Chinese AI Models Add Competitive Pressure
The sell-off coincides with China's push to close the AI gap through open-source models. President Xi Jinping endorsed open-source AI development at a Shanghai conference on Friday, touting an approach that has helped Chinese companies such as Alibaba's Qwen team and DeepSeek narrow the performance gap with US rivals. Xi cast China as a champion of openness, implicitly criticizing US export controls on AI semiconductors.
Ives said the emergence of competitive Chinese AI models does not diminish the US investment opportunity. "China is catching up, but the US ecosystem — from Nvidia's CUDA software moat to the hyperscaler CapEx cycle — remains years ahead," he said. "The third inning means there's still six innings of investment to go."

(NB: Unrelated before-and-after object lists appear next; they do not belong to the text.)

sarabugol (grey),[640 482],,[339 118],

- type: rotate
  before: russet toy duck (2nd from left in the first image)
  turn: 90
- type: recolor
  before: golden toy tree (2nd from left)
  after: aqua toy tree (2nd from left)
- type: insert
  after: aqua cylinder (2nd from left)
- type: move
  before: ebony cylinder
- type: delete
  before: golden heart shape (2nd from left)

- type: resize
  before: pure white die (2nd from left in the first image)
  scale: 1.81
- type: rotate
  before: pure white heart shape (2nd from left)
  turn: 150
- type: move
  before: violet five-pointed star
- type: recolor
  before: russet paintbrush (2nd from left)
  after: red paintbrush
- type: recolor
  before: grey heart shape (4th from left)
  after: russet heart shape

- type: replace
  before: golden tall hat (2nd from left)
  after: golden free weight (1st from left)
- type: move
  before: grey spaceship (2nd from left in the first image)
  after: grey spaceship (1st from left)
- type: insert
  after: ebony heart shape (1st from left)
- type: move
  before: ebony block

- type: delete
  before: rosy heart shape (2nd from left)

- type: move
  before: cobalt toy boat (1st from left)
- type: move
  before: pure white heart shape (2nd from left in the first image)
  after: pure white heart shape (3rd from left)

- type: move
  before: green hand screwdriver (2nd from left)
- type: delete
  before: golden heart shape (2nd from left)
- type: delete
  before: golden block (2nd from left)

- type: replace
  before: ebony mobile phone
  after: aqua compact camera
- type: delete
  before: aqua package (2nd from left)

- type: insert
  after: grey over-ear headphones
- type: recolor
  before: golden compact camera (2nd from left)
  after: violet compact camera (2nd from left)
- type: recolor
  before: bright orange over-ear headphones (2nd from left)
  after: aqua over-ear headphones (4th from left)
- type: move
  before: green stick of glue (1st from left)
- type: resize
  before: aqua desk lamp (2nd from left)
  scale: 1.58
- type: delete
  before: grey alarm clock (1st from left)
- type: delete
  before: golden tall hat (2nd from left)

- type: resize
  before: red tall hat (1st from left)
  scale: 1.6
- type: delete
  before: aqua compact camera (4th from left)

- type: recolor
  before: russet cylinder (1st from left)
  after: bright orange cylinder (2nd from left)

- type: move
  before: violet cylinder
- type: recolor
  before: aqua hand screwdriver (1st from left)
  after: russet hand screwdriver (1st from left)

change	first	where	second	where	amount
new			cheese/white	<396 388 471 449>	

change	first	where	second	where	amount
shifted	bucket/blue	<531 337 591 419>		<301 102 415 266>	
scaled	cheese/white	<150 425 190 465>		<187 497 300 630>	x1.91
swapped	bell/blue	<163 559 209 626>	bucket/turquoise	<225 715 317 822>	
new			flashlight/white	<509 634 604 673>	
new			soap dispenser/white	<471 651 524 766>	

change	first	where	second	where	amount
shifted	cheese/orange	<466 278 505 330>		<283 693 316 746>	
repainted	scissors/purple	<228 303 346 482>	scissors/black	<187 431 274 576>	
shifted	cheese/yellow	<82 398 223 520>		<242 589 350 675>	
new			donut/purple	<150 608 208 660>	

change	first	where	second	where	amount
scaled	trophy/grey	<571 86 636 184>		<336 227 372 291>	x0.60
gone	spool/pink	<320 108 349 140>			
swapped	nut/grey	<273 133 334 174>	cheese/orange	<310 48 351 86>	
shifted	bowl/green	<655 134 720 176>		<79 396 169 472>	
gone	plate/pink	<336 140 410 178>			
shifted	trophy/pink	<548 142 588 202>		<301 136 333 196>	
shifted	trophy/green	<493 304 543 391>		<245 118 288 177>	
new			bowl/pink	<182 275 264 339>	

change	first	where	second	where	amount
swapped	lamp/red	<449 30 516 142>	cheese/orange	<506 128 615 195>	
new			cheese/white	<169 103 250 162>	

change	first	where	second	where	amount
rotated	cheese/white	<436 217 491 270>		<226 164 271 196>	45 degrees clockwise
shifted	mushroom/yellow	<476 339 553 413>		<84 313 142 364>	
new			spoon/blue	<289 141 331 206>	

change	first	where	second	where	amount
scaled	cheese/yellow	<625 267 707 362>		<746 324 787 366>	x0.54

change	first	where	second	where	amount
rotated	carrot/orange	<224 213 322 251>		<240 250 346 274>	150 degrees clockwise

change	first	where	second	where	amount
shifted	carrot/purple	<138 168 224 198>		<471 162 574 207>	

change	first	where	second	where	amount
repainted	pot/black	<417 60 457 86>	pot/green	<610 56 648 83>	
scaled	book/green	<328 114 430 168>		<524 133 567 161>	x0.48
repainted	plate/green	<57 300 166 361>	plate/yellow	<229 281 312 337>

Nvidia shares, which have fallen 12% from their June peak, trade at 35 times forward earnings, below their five-year average of 42 times, according to data compiled by Bloomberg. The broader VanEck Semiconductor ETF has shed about $840 billion in market value since its June high. Ives' thesis suggests the sell-off has created entry points for long-term investors, though near-term volatility may persist as positioning continues to normalize.
This article is for informational purposes only and does not constitute investment advice.